Anfang Mai 1930 war Syd Roy wieder in London. Ab dem 10. Mai 1930 spielte er im "Hippodrome"
Extraordinary Attraction!
SYD ROY'S LYRICALS The Greatest of all Dance Bands


Welche Musiker in dieser Band spielten ist nicht bekannt. Kurz danach löste er das Orchester ganz auf. 1931 wurde er gefragt für das neue RKO Theatre am Leicester Square eine neue Big Band zusammen zu stellen. Schon die Jahre zuvor war der Bruder Harry Roy mit seiner Präsenz und Ausstrahlung der eigentliche Frontman des Orchesters. Syd Roy übertrug die Leitung des neuen Orchesters seinem Bruder. Zunächst hieß die Gruppe noch Syd Roy & His RK Oleans, wurde jedoch sehr schnell auch nominell zu dem Orchester von Harry Roy. 1933 entstanden für das Label Eclipse noch einige Einspielungen unter Syd Roys Namen (an diesen wirkte der Bruder nicht mit), es handelte sich aber im Grunde um das Orchester von Harry Roy.
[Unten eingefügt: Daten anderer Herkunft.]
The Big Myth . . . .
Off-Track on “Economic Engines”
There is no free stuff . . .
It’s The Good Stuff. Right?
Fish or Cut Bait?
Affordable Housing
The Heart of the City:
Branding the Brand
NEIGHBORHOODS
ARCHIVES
Der kleine Bruder Syd trat nun gänzlich vom Posten des Orchesterleiters zurück. Auch wirkte er kaum noch als Musiker am Geschehen der Band mit. Er übernahm nun eine wesentlich wichtigere Rolle: Für die nächsten zwanzig Jahre wurde er zum Manager seines Bruders.

Der ehemalige "Band-Clown" Harry Roy startete nun erst richtig mit seiner Karriere als Musiker und Orchesterleiter durch. Eh schon gerne gesehen in der Gesellschaft Londons, avanciert Harry Roy 1935 durch die Heirat mit "Prinzessin" Elizabeth Brooke, einer Tochter des letzten englischen Rajah von Sarawak (Borneo), zum absoluten Liebling der Presse und Gesellschaft.

Heirat 1935



Harry Roy's Tiger Ragamuffins werden unter der Geschäftsleitung und Management von Syd Roy zum echten "Schlager". Dies ist jedoch eine andere Geschichte....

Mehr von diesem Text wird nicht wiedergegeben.